Year: Team; League; Games; Passing; Rushing
GP: GS; Record; Cmp; Att; Pct; Yds; Y/A; TD; Int; Rtg; Att; Yds; Avg; TD
2019: SD; AAF; 5; 5; 1–4; 98; 192; 51.0; 1,311; 6.8; 5; 9; 62.2; 9; 22; 2.4; 0
Career: 5; 5; 1–4; 98; 192; 51.0; 1,311; 6.8; 5; 9; 62.2; 9; 22; 2.4; 0

==Coaching career==
In May 2019, Bercovici returned to Arizona State as a graduate assistant. ASU head coach Herm Edwards had approached Bercovici about the position in January, but he declined in order to play in the AAF.

===Arizona Cardinals===
In 2020, Bercovici joined the Arizona Cardinals' coaching staff as an entry-level assistant to head coach Kliff Kingsbury. On May 10, 2022, Bercovici was promoted to offensive assistant.

=== Carolina Panthers ===
In 2023, Bercovici joined the Carolina Panthers as an offensive assistant to head coach Frank Reich. Upon Reich's departure from the franchise and the hiring of Dave Canales, he retained his role for the 2024 season.

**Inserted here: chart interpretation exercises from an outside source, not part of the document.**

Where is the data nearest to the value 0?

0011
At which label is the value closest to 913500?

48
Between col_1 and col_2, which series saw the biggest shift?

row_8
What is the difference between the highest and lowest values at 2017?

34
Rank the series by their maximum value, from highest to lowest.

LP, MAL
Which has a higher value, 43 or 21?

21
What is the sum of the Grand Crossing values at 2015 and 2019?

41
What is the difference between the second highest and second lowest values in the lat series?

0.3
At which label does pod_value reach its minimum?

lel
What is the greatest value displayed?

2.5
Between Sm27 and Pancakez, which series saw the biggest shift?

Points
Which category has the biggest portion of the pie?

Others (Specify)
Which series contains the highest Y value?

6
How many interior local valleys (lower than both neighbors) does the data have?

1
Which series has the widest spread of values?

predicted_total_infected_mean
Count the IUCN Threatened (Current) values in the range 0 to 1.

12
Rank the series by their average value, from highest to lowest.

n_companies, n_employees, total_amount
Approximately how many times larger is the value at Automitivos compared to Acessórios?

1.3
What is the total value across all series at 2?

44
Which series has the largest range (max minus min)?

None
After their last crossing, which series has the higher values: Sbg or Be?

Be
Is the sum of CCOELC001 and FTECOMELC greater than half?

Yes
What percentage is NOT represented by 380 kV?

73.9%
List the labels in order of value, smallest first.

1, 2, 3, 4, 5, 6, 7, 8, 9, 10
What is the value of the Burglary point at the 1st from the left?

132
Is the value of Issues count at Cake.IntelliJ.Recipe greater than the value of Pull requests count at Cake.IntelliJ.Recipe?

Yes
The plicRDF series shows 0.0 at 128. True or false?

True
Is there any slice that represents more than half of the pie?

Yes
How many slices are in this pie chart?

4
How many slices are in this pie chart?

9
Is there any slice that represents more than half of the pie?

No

For the 2025 season, Bercovici joined the Carolina Panthers coaching staff as an assistant quarterbacks coach/pass game specialist to head coach Dave Canales.

Bercovici received an upgraded position within the Carolina Panthers organization for the 2026 season. He will serve as the pass game coordinator.